→ **Task instructions**: Filter the entries, keeping every line with the string "make".

[Collection entries]
++++++++++

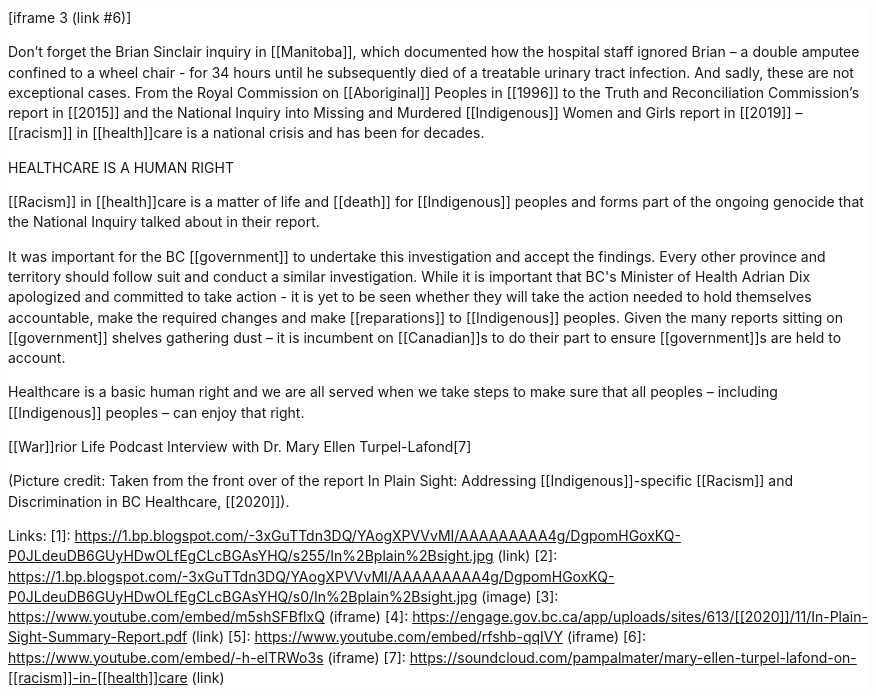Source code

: [iframe 3 (link #6)]
 
Don’t forget the Brian Sinclair inquiry in [[Manitoba]], which documented how the 
hospital staff ignored Brian – a double amputee confined to a wheel chair - for 
34 hours until he subsequently died of a treatable urinary tract infection. And 
sadly, these are not exceptional cases. From the Royal Commission on [[Aboriginal]] 
Peoples in [[1996]] to the Truth and Reconciliation Commission’s report in [[2015]] and 
the National Inquiry into Missing and Murdered [[Indigenous]] Women and Girls report
in [[2019]] – [[racism]] in [[health]]care is a national crisis and has been for decades. 
 
HEALTHCARE IS A HUMAN RIGHT
 
[[Racism]] in [[health]]care is a matter of life and [[death]] for [[Indigenous]] peoples and 
forms part of the ongoing genocide that the National Inquiry talked about in 
their report.
 
It was important for the BC [[government]] to undertake this investigation and 
accept the findings. Every other province and territory should follow suit and 
conduct a similar investigation. While it is important that BC's Minister of 
Health Adrian Dix apologized and committed to take action - it is yet to be seen
whether they will take the action needed to hold themselves accountable, make 
the required changes and make [[reparations]] to [[Indigenous]] peoples. Given the many 
reports sitting on [[government]] shelves gathering dust – it is incumbent on 
[[Canadian]]s to do their part to ensure [[government]]s are held to account.
 
Healthcare is a basic human right and we are all served when we take steps to 
make sure that all peoples – including [[Indigenous]] peoples – can enjoy that 
right.
 
[[War]]rior Life Podcast Interview with Dr. Mary Ellen Turpel-Lafond[7]
 
 
(Picture credit: Taken from the front over of the report In Plain Sight: 
Addressing [[Indigenous]]-specific [[Racism]] and Discrimination in BC Healthcare, 
[[2020]]).
 
Links: 
[1]: https://1.bp.blogspot.com/-3xGuTTdn3DQ/YAogXPVVvMI/AAAAAAAAA4g/DgpomHGoxKQ-P0JLdeuDB6GUyHDwOLfEgCLcBGAsYHQ/s255/In%2Bplain%2Bsight.jpg (link)
[2]: https://1.bp.blogspot.com/-3xGuTTdn3DQ/YAogXPVVvMI/AAAAAAAAA4g/DgpomHGoxKQ-P0JLdeuDB6GUyHDwOLfEgCLcBGAsYHQ/s0/In%2Bplain%2Bsight.jpg (image)
[3]: https://www.youtube.com/embed/m5shSFBflxQ (iframe)
[4]: https://engage.gov.bc.ca/app/uploads/sites/613/[[2020]]/11/In-Plain-Sight-Summary-Report.pdf (link)
[5]: https://www.youtube.com/embed/rfshb-qqIVY (iframe)
[6]: https://www.youtube.com/embed/-h-elTRWo3s (iframe)
[7]: https://soundcloud.com/pampalmater/mary-ellen-turpel-lafond-on-[[racism]]-in-[[health]]care (link)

++++++++++

→ **Response area**:
whether they will take the action needed to hold themselves accountable, make 
the required changes and make [[reparations]] to [[Indigenous]] peoples. Given the many 
make sure that all peoples – including [[Indigenous]] peoples – can enjoy that 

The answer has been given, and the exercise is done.